ASIC’s crackdown on non-aligned terminology is not yet written in law, instead taking the form of a regulatory opinion based on external legal advice.
But nonetheless, legal experts say failure to comply with the regulator could have fatal business consequences. According to Mr Walker, ramifications for non-compliance could include being stripped of an AFSL or banned from the industry.
“Obviously ASIC has drawn a line in the sand,” Mr Walker explains. “I suspect most likely they would impose an enforceable undertaking on any AFSL that they felt breached s923A in first instance but if, for example, a defective disclosure document was issued (FSG, SOA) based upon a breach of s923A, there are significant offence provisions.” Under s923A, the fine for misuse of a prohibited term is 10 penalty points, or $1,800, per day, Mr Walker says.
Meanwhile, a knowingly defective disclosure document can have a fine of 200 penalty units ($36,000) or five years in prison, or both, and a defective disclosure document regardless of knowledge can have a penalty of two years in prison or a fine of $18,000, or both, he says. However, Ms Gerber says ASIC is unlikely to take a harsh approach.
“In our experience, what would happen is ASIC contacts a firm to discuss a concern,” she says. “It would be very unlikely for ASIC to launch in with an accusation of a breach straight off the bat – they’re going to say something like ‘Look we’re concerned, can you please give us some more information to explain your position’, and then depending on your response they either agree with you or they say they’d like to keep talking about the issue.”

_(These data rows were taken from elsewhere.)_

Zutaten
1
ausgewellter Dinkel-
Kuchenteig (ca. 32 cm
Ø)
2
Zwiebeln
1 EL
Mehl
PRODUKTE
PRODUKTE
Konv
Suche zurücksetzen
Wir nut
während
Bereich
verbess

Regardless, if there are advisers out there who are feeling nervous, Ms Gerber says perhaps they need to re-consider exactly how “non-aligned” they are. “If you feel nervous about getting contacted by ASIC in regard to this then there’s probably something wrong with your ‘independence’ or ‘non-alignment’,” Ms Gerber says. “If you feel nervous about this point don’t use the terms.”
A smell as sweet
Ben Nash, founder of Pivot Wealth, argues a ‘non-aligned’ advice practice by any other name would still be non-aligned. Regardless of the catch-phrases and breadth of diction permitted in an adviser’s vocabulary, it is the processes and services provided by a business that define it and which matter most to consumers.

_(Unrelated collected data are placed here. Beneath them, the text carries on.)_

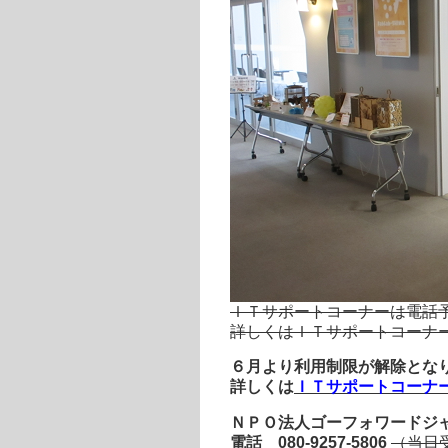
ＩＴサポートコーナーは電話
詳しくはＩＴサポートコーナ
６月より利用制限が解除とな
詳しくは
ＩＴサポートコーナ
ＮＰＯ法人ゴーフォワードジ
電話
080-9257-5806
（当日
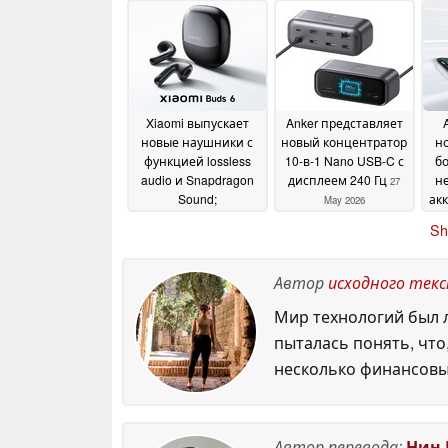
NFC
2026
03 June 2026
Xiaomi выпускает
Anker представляет
новые наушники с
новый концентратор
но
функцией lossless
10-в-1 Nano USB-C с
б
audio и Snapdragon
дисплеем 240 Гц
н
27
Sound;
ак
May 2026
подтвержденная
Sh
цена в Европе -
дешевле
28 May 2026
Автор
исходного тек
Мир технологий был л
пыталась понять, что
несколько финансовы
Автор перевода:
Нин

“Whilst it’s important for an adviser to be able to differentiate, the way non-aligned advisers really differentiate is through the services they provide not the actual technical language they use,” Mr Nash says.
“Making it really clear to clients that there is not an incentive for you to be recommending a particular path, direction or product solution for them gives a lot of confidence and peace of mind in the decisions they make with you but I think that comes back to the conversations that you have with them and how you help as opposed to having a catchphrase on your website.”
Ethical Financial Advice managing director Adam Kennedy says the debate following ASIC’s announcement is a distraction and advisers should move on with what’s important: providing services to clients.
“Don’t let this minor topic of section 923(A) overshadow all the good we do for clients (i.e.: adding to their overall quality of life through better financial choice) and society as a whole,” he says.
Some have described ASIC’s clarification as the “death knell” of the non-aligned advice sector, triggering heated retaliation and the threat of a mutiny in the courts. Some have responded with a nonchalant shrug, unconcerned with the weighting of names.
Others believe it will add fire to the independent movement and others still have simply called on their peers to get on with their lives.
Regardless, the corporate regulator – knowingly or otherwise – has set the stage for an ongoing debate on the importance of words in describing the value of advice and the role of identity politics in this niche business community.
It is a debate that ifa, with eager ears, attends.